Depuis le 3 mai, l'Organisation mondiale de la santé (OMS) émet des alertes concernant cette épidémie. Selon RTL, ce virus a été identifié comme ayant causé plusieurs décès parmi les passagers.
Le navire navigue actuellement aux îles Canaries, où les quelque 150 passagers et membres d'équipage restants subissent une surveillance médicale stricte avant d'être autorisés à regagner leur pays. Selon le porte-parole du ministère français des Affaires étrangères, les cinq Français présents à bord ne présentent pas de symptômes graves.

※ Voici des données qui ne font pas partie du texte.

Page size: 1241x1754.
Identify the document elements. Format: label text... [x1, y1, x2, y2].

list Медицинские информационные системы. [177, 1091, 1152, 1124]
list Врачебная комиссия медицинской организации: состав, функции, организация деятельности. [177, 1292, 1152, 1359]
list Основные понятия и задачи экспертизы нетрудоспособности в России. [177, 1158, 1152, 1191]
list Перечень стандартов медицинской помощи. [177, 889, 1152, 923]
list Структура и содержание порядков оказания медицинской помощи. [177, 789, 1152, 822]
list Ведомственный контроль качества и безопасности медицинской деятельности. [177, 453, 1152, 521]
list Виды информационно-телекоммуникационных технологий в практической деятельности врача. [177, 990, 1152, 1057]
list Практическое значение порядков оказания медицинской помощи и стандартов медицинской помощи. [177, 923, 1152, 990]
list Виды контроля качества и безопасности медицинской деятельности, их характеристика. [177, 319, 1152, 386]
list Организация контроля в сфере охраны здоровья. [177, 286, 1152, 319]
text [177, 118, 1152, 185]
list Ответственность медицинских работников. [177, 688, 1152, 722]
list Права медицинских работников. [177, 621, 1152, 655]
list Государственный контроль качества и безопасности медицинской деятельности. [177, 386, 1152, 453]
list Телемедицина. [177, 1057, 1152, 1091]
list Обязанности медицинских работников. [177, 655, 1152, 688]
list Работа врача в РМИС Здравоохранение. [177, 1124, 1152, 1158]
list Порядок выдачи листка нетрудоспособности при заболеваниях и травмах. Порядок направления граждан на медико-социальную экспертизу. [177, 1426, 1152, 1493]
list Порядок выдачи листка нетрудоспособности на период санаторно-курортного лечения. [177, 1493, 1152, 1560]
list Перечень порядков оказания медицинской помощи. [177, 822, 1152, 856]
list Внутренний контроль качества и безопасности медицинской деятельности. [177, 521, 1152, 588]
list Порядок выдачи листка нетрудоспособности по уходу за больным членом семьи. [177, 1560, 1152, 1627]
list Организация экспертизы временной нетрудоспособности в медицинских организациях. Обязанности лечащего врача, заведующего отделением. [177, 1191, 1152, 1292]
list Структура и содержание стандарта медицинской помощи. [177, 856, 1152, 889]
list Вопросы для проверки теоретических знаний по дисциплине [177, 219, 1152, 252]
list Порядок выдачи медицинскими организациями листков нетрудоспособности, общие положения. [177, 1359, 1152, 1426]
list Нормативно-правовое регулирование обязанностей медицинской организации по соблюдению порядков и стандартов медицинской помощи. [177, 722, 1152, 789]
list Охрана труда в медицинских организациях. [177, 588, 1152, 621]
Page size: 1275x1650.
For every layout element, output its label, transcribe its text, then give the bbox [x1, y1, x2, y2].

D'autre part, sur les trente passagers ayant quitté le bateau lors d'une escale le 24 avril à Saint-Hélène, l'exploitant du navire, Oceanwide Expeditions, a informé que tous ont été contactés pour un suivi.
Quelle est l'origine de l'hantavirus des Andes ?
Comme l'indique Inserm, les hantavirus, présents partout dans le monde, circulent principalement chez les rongeurs, notamment les campagnols. L'OMS a lancé un séquençage du virus en Afrique du Sud, avec une hypothèse de transmission interhumaine documentée pour la souche des Andes. Selon l'OMS, les premiers cas pourraient avoir été infectés en dehors du navire, suivis par une transmission à bord. Bien que la situation soit préoccupante, l'OMS évalue le risque pour le reste du monde comme "faible".